Shopify (TSX:SHOP)(NYSE:SHOP) stock is down significantly from its all-time high. At $1,746, it’s down nearly 15% from its peak price of $2,068. Many factors accumulated to bring this about. On the one hand, we had a number of scare stories about Facebook in the news, leading to weakening sentiment toward tech stocks as a whole. Then later, we had Snap deliver unimpressive earnings, which seemed to confirm the issues the Facebook selloff got investors worried about — IoS tracking, political controversy, etc.
These news items led tech stocks to collectively sell off. The thing is, though, that e-commerce stocks like Shopify are mostly immune to them on a fundamental level. Almost all of the issues investors worried about last week mostly affected advertisers. IoS tracking rules and fears about Facebook’s content policy shouldn’t affect an e-commerce firm like Shopify too much. The IoS thing might affect Shopify’s vendors that advertise on Facebook, but the effect would be smaller than on a company whose entire business is based on advertising.
Given this, it’s looking like Shopify sold off on factors that will prove not to have affected it. That arguably makes the stock a buy at today’s prices. In this article, I will look at several factors impacting Shopify stock today, so you can make an informed decision about buying and/or selling it.
Shopify is historically cheap
One thing that SHOP’s selloff has done is made the stock historically cheap. Currently, SHOP trades at 44 times sales, 37 times estimated forward sales, and 73 times GAAP earnings. These multiples might not look low to you, but remember that SHOP has in the past traded for anywhere up to 60 times sales. The current multiples are the lowest they have been in years, yet the revenue-growth rates (56% in the most recent quarter and above 90% in the four quarters before that) are the highest seen since SHOP went public.

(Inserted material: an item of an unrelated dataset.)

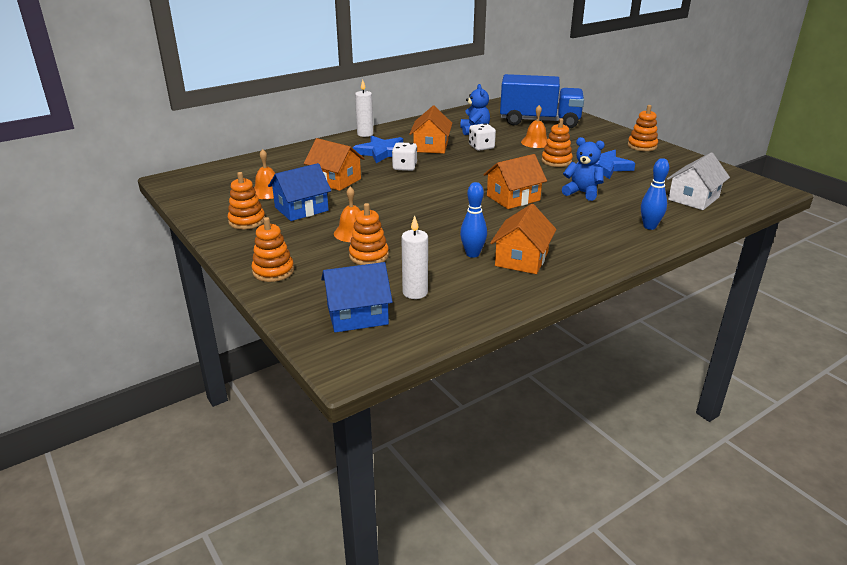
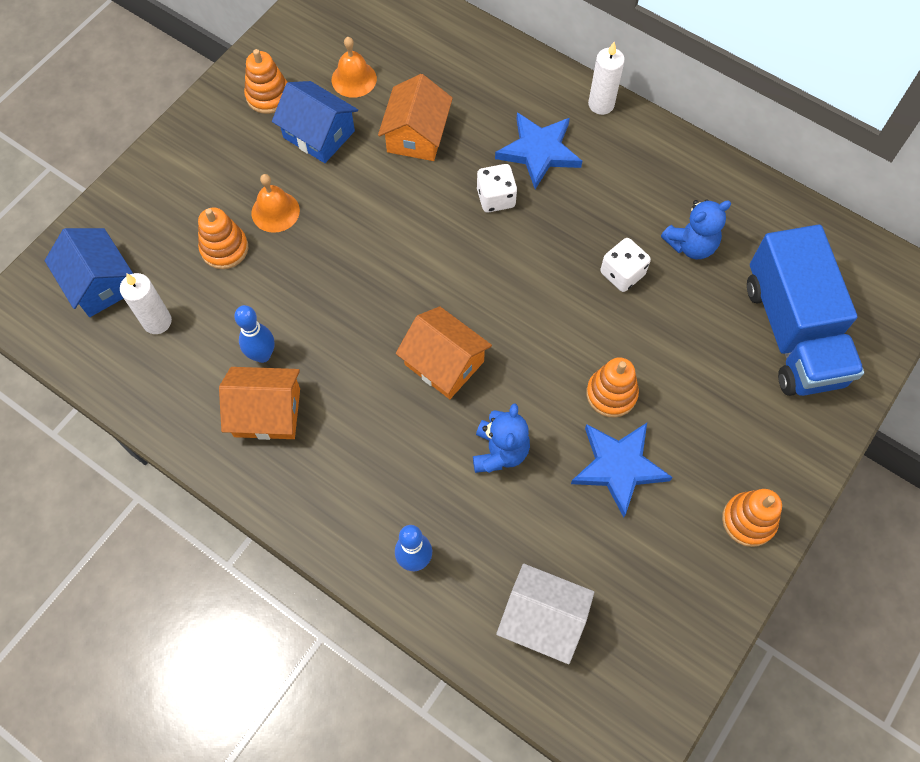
camera: 70 degrees right, 35 degrees up
(273, 271) = (164, 173): orange stacking toy -> none
(431, 146) = (592, 205): orange house -> none
(535, 142) = (682, 347): orange bell -> none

Still hasn’t penetrated the total addressable market
Another factor arguing that SHOP may be a bargain now is its potential for future growth. According to Oppenheimer, Shopify’s total addressable market (TAM) will be $255 billion a year by 2025. Yet SHOP is only doing approximately $3 billion to $4 billion in revenue ($3 billion for 2020, $4 billion based on the 2021 quarters reported so far). If Shopify’s TAM really is $255 billion, then it can grow in leaps and bounds from here. And, in fact, Oppenheimer’s assessment is probably conservative.
Amazon is already doing well over $300 billion a year in sales. That’s not a perfect comparison because Amazon sells inventory while Shopify doesn’t, but it goes to show that the biggest player in e-commerce is doing far more revenue than what Oppenheimer thinks Shopify’s TAM is. So, it’s quite possible that Shopify’s revenue can go much higher than where it is now.
Foolish takeaway
It might sound strange to call a stock trading at 44 times sales cheap, but Shopify is indeed cheap now at least relative to itself in the past. The company’s revenue is growing faster than ever, yet its multiples have shrunk. That doesn’t guarantee that this latest selloff will make for a good buy, but it is certain that the stock is more attractive today than it was for much of this year.